◆ Provided passage:
↓↓↓

Because my father was not overly fond of it, it wasn’t something my mother cooked very often, but when she did we were all in heaven. She never did anything fancy to it.
It was simply sauerkraut cooked for hours on the stove with perhaps a bit of pickled pork or ham added to it, sometimes wieners. I loved coating my potatoes with lots of butter and mashing the kraut down into them.
I suppose wieners are not all that different from smoked sausage. You can also use ham hocks if you wish, or even bacon. I like smoked sausage.
When I was in Austria I got to enjoy a smoked bratwurst served with kraut and tiny boiled potatoes. Oh my but it was some good, served with some spicy grainy mustard. I think that was one of my favorite meals I had in Austria.
My maternal grandfather was of German Dutch descent and he used to make his own sauerkraut, and pickled pork also. There were really strict rules surrounding the making of it.
Something to do with starting it with a new moon, etc. but I am not really sure what they are. I do know that sauerkraut is very good for you. Mom swore that the juice from raw kraut was the cure for many ailments!
Sauerkraut was invented a very long time ago as a means of preserving cabbage. It is made by mixing together shredded fresh cabbage and salt and pressing down on the mixture, which releases water and causes fermentation.
Fermentation brings to life wonderfully healthy microbes, which may be enough incentive for you to eat that little pile of kraut that gets served up with your potatoes and sausages.
My sister still makes her own. She makes all kinds of it too. Mexican kraut, spicy kraut, etc. I have tasted it and its fantastic! It is delicious raw.
When I cook kraut, I do like to add a few bits to it which really help to enhance its flavors and bring it to life. I start with onions and apples. Sauerkraut, onions and apples are a trinity of excellent taste!

↑↑↑

◆ Given problem: Continue the sauerkraut reminiscence, picking up after its last sentence.

◆ Given records:

↓↓↓

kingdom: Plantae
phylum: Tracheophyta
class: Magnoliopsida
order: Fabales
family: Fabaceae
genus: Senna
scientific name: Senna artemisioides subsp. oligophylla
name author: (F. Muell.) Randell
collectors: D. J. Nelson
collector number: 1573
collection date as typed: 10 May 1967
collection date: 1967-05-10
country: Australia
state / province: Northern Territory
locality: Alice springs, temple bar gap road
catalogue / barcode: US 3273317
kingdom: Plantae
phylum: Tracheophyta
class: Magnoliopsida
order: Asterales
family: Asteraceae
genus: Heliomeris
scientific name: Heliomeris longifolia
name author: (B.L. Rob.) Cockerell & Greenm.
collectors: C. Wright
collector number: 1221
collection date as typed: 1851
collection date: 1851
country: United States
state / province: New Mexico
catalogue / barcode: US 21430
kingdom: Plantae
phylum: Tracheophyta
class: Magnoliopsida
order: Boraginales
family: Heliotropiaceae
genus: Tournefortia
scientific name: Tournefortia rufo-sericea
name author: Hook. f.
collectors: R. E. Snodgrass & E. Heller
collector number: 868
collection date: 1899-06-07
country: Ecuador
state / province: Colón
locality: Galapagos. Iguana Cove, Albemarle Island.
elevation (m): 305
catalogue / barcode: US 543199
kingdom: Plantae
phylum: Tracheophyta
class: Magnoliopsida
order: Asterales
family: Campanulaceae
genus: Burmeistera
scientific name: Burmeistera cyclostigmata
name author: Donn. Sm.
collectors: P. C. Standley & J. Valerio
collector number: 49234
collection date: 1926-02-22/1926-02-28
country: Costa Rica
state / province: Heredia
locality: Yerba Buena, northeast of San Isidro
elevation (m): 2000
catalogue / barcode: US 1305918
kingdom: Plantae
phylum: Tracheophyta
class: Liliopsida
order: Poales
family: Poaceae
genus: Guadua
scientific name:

↑↑↑

◆ Result of the task:
I know some people leave the skin on their apples. I like to remove it. I am not overly fond of the texture of cooked apple skin. I’m not overly fond of it raw either for that matter!
You need to drain and rinse your kraut. Because salt is the preservative used to ferment it, it is always quite salty. Draining off the liquid and rinsing it with clean cold water helps to get rid of some of that. If you still think its salty, ( taste a bit) you can rinse and drain it again.
Well drained raw kraut is great on sandwiches and in salads, but if you are going to be cooking it, you will want to replace the liquid with something. Some people simply use boiling water.
Still others use broth or beer. I like to use apple juice. It has a flavor that is only slightly sweet and it goes wonderfully with the kraut.
I also add a bit of brown sugar to help combat the sourness of the kraut. No, it doesn’t make the kraut sweet, but it does mellow it out a bit.
Of course you really need to add something a bit smoky to the mix. Smoked sausage is perfect, as is kielbasa, or thick bacon, pickled pork, ham hocks, etc. Today I used a smoked sausage (because there is only me.)
This imparts a lovely smoky flavor to the mix which I quite enjoy. But then I also enjoy spare ribs, or pork chops. If you can get smoked chops, so much the better.
There is something about pork that makes it the perfect partner for kraut. Perhaps that is because pork is somewhat of a sweet meat? I don’t know. It could also be that pork lends itself perfectly to the longish slow cooking of the kraut.
Mom used to let it cook for most of the day. It would be literally melting in your mouth. There is nothing wrong with that. I like it to maintain a tiny bit of bite myself.
To be honest I could be happy with just a bowl of kraut and nothing else. Ohhh, have you ever tried sauerkraut soup? If not you really should. Its delicious. You can find my recipe for that here.
You make it in the crock pot and its fabulously tasty. Its the perfect meal to make when you got lots of other things on the go and don’t have a lot of time to be fussing about with cooking.
I just love it. I need to buy myself a crock pot. I am just not sure if I should get a small one or a larger one. Its hard to know.
Most of the time it will be just me, but sometimes I will have visitors, and there is nothing like being able to pop supper into the crock pot when you have company for the weekend. It leaves you free to do other things.
One thing that has not changed through the years is my love of enjoying kraut with mashed potatoes. Making mashed potatoes is not really a difficult thing to do.
I usually plan on one medium sized floury potato per person, plus one for the pot. A floury potato is a potato that mashes well. You don’t want to use new or waxy salad potatoes. They won’t mash properly. Floury potatoes fluff up nicely.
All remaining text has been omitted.